Erwartungsgemäß kam die Reichweite des § 44 in den Beratungen der VIII. Kommission zur Sprache. In ihrem Bericht (Verhandlungen des Reichstages XII. Legislaturperiode, I. Session, Band 242, Anlagen zu den Stenographischen Berichten, Seite 2016) ist daraufhin folgende Klar- und Richtigstellung gegeben worden:

24

»Hierzu gab ein Vertreter der Regierung auf Anfrage hin die Erläuterung, daß § 44 sich nur auf die Kenntnis des Agenten beziehe, die er ohne Anzeige oder Erklärung (im Sinne des § 43) erlangt habe.«

25

Anderenfalls hätte § 44 VVG für einen Teilbereich der rechtsgeschäftlichen Stellvertretung von Versicherern den in § 166 Abs. 1 BGB allgemein für das Zivilrecht normierten Grundsatz der Kenntniszurechnung außer Kraft gesetzt.
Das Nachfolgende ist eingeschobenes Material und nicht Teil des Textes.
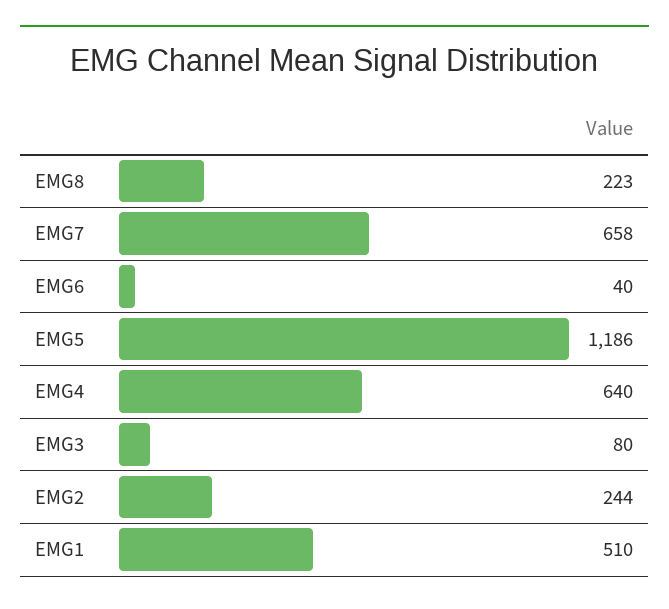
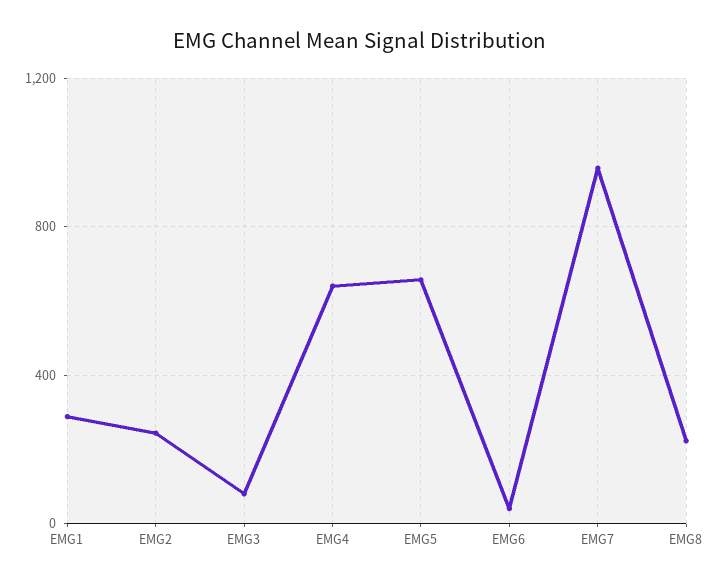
  {
    "EMG8": 223,
-   "EMG7": 658,
+   "EMG7": 950,
    "EMG6": 40,
-   "EMG5": 1186,
+   "EMG5": 650,
    "EMG4": 640,
    "EMG3": 80,
    "EMG2": 244,
-   "EMG1": 510
+   "EMG1": 300
  }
Gerade dies ist nicht zum Ausdruck gebracht worden. Es ließe sich auch schwer mit dem Umstand vereinbaren, daß im Gesetzgebungsverfahren gerade die Schutzwürdigkeit derjenigen Gruppe von Versicherungsnehmern gesehen und betont worden ist, der die Versicherer für einen beabsichtigten Vertragsabschluß als allein in Betracht kommende Kontaktperson einen zu ihrer passiven Stellvertretung bevollmächtigten Versicherungsagenten gegenüberstellen. Er ist gewolltermaßen bei der Antragstellung der ausschließliche Empfänger von antragsbezogenen Erklärungen des künftigen Versicherungsnehmers.

26

Wissen des zur passiven Stellvertretung (nämlich zur Entgegennahme von Erklärungen) ermächtigen Versicherungsagenten, das er in Ausübung der Stellvertretung erlangt, schließt es aus, daß der rechtsgeschäftlich vertretene Versicherer unter Berufung auf seine Unkenntnis bezüglich solcher Umstände, von denen sein Stellvertreter auf die genannte Weise Kenntnis erlangt hat, Rechtsfolgen für seine anschließend erklärte Vertragsannahme geltend machen könnte. Mit der bloßen Verwendung eines Antragsformulars ist auch keine erkennbare Beschränkung der Empfangsvollmacht auf schriftliche Erklärungen erfolgt, die der Versicherer gemäß § 47 VVG Dritten entgegenhalten dürfte.

27

Soweit sich aus der Senatsentscheidung vom 1. Dezember 1982 - IVa ZR 70/81 - VersR 1983, 237 - zur Reichweite des § 44 VVG etwas anderes entnehmen lassen sollte, hält der Senat nicht daran fest.